> Problems
A. From the letter on Texas private schools below, list every detail it gives about Rep. Ron Simmons.
B. Answer these from the letter on Texas private schools below, one line each:
(i) What does HB 1335 allow special needs students to do?
(ii) Under what kind of law do private schools operate?
(iii) Which federal law are private schools not required to follow?
C. Take the letter on Texas private schools below further, starting after its final sentence.

LETTERS: Support private schools and SB4 backed

Support private schools in Texas

The Texas House Public Education Committee recently heard testimony on HB 1335, a bill introduced by state Rep. Ron Simmons, R-Carrollton, allowing special needs students access to education services outside of their neighborhood public school. It was maddening to sit quietly as inaccurate information was shared about Texas’ private schools.

There were charges that since private schools are not required to follow the federal IDEA law, they could not possibly educate children with special needs. Please understand, it does not take a federal mandate to do what is right for children.

Private schools operate under contract law, meaning that parents and the school discuss what the school can offer for that child and sign a contract. It is a clear and effective way to make sure that children are educated according to the parents’ and the school’s expectations and abilities.

I recognize that there are thousands of public schools in Texas that do an incredible job of educating our children. However, for some students, it is not enough. It’s important that we support parents who want another educational option for their child because, after all, they know their child best.

Rep. Simmons recalled that after struggling in public school, his son with autism was able to play sports at the small Christian school they selected. He choked up when his son said: “Dad, I finally have a team.” This memory and other compelling stories from parents prove that sometimes private schools are the answer.

> Material shown
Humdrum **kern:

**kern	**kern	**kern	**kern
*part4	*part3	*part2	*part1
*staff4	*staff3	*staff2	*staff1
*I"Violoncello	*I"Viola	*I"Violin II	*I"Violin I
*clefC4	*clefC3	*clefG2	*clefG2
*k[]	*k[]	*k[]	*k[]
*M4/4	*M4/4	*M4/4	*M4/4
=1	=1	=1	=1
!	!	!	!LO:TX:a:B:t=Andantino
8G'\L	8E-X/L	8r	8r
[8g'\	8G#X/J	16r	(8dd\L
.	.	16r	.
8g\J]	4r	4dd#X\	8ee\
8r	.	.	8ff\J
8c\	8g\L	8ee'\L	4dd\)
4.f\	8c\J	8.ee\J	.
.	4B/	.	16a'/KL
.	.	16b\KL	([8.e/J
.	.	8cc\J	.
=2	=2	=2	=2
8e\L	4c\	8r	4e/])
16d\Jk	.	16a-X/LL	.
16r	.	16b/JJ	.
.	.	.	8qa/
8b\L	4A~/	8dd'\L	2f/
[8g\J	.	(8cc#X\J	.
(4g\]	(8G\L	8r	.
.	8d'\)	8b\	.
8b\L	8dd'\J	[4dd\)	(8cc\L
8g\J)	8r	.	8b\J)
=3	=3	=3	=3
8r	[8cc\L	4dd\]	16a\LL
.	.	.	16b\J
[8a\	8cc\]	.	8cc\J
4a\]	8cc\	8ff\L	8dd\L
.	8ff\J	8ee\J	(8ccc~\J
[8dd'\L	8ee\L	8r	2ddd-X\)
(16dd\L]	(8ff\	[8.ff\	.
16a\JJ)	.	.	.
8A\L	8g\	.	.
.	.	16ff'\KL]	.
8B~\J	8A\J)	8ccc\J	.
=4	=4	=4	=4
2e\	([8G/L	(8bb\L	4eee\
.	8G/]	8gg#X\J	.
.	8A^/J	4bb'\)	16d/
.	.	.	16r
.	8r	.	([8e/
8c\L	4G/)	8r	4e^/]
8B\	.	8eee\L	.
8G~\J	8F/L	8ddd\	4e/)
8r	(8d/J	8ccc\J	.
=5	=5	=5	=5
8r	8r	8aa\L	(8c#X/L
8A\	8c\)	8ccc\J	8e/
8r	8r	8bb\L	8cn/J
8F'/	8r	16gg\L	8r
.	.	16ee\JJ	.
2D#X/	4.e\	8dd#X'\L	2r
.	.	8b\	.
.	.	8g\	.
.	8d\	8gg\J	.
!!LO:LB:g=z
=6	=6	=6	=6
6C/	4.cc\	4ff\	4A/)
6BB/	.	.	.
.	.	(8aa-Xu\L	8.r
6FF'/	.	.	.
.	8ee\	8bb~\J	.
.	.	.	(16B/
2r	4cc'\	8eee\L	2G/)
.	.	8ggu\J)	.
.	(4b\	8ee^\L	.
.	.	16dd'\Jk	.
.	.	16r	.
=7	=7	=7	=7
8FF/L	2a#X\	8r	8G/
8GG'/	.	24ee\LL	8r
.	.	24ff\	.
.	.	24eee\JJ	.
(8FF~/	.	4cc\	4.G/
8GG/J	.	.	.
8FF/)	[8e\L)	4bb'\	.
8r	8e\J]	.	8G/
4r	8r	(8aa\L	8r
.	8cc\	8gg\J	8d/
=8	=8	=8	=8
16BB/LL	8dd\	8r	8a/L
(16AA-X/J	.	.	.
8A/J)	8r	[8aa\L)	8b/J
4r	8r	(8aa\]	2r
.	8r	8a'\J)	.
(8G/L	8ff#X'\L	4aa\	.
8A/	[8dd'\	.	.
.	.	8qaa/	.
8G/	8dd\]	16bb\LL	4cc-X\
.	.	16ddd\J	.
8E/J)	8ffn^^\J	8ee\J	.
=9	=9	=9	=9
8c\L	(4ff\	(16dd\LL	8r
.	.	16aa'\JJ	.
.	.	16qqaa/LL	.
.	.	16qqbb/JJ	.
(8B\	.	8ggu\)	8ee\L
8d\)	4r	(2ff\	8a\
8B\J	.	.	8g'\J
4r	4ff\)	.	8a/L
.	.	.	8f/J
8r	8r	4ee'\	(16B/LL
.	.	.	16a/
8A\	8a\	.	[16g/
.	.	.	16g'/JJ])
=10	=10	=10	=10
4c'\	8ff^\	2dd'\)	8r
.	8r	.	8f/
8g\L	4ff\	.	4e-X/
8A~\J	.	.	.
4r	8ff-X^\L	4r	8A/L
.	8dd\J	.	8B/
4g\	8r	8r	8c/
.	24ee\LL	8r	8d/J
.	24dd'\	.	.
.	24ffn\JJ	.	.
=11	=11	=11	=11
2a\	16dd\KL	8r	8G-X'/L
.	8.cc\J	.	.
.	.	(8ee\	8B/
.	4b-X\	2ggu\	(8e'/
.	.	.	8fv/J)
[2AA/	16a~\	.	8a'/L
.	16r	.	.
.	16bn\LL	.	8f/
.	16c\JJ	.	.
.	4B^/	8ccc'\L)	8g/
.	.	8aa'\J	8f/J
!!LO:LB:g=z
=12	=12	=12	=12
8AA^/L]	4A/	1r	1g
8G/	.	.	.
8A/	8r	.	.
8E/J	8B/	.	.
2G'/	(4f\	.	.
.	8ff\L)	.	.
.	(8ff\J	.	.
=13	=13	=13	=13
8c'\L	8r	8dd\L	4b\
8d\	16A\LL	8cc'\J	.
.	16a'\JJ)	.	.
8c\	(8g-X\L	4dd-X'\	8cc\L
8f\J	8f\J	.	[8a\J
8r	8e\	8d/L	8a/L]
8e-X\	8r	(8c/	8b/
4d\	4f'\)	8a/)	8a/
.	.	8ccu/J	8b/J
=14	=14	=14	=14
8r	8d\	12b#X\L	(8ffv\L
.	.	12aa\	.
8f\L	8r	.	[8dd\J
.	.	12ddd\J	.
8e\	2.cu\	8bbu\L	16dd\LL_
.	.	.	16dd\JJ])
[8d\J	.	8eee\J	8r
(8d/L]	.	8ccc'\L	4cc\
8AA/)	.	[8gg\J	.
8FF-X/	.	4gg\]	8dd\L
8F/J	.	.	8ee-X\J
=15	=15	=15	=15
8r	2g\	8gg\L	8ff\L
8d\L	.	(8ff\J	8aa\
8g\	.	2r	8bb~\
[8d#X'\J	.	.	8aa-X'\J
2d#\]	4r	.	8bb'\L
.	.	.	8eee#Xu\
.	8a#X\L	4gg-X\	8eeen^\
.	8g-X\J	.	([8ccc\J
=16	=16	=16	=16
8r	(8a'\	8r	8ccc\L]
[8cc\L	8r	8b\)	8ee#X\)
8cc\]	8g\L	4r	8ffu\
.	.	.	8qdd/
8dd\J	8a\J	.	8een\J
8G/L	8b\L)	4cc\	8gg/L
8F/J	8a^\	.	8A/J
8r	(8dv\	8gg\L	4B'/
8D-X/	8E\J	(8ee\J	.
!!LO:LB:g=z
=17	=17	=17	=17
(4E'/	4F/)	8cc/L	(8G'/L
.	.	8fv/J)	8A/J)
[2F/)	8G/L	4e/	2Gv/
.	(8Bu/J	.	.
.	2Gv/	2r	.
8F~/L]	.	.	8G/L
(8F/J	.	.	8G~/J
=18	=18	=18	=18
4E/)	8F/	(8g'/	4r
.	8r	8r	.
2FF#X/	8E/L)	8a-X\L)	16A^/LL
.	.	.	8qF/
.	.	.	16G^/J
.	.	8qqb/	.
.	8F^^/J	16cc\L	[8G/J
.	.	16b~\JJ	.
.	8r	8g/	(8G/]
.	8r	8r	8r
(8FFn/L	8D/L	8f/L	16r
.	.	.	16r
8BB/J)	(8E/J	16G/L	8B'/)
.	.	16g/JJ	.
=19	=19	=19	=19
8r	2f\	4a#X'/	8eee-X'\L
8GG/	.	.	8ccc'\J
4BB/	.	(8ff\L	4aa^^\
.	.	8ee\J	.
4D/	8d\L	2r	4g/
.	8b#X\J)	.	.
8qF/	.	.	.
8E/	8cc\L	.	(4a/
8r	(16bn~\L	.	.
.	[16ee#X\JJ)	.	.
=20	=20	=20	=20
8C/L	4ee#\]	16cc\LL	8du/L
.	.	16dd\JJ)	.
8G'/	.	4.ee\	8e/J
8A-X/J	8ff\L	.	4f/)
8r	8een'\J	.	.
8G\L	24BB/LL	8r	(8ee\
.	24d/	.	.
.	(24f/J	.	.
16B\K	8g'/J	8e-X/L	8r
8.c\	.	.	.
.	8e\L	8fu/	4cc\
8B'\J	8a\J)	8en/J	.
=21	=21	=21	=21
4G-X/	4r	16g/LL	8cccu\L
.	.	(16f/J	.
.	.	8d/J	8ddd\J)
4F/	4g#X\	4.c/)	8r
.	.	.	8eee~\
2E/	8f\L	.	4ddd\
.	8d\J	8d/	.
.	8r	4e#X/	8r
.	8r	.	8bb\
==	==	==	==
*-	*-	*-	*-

> Answers given
A.
- He is a state representative.
- He is a Republican from Carrollton.
- He introduced HB 1335.
- His son has autism and struggled in public school.
- His son was able to play sports at the small Christian school they selected.
- He choked up recalling his son saying, "Dad, I finally have a team."

B.
(i) Access education services outside of their neighborhood public school.
(ii) Contract law.
(iii) The IDEA law.

C.
Laura Colangelo, Texas Private Schools Association

SB4 law backed

I was very disappointed by the commentary in Tuesday’s Monitor by Opinion Editor Sandra Sanchez. It seems she has been losing sleep for 16 years because of her daughter’s skin color which, she now fears, will cause her to be racially profiled. Contrary to the hate against law enforcement she spent three columns detailing, these officials are not out to throw every Hispanic they see into jail. It is not unlawful to be in the United States legally, nor has it ever been. Let’s not turn a matter of law (legal vs. illegal) into something with racial undertones. We’ve already been down that road with voter registration.

Everyone who is pulled over for a traffic violation has to show valid ID and proof of insurance. It has nothing to do with skin color or the language one speaks. She is not doing her daughter any favors by planting these seeds of discrimination.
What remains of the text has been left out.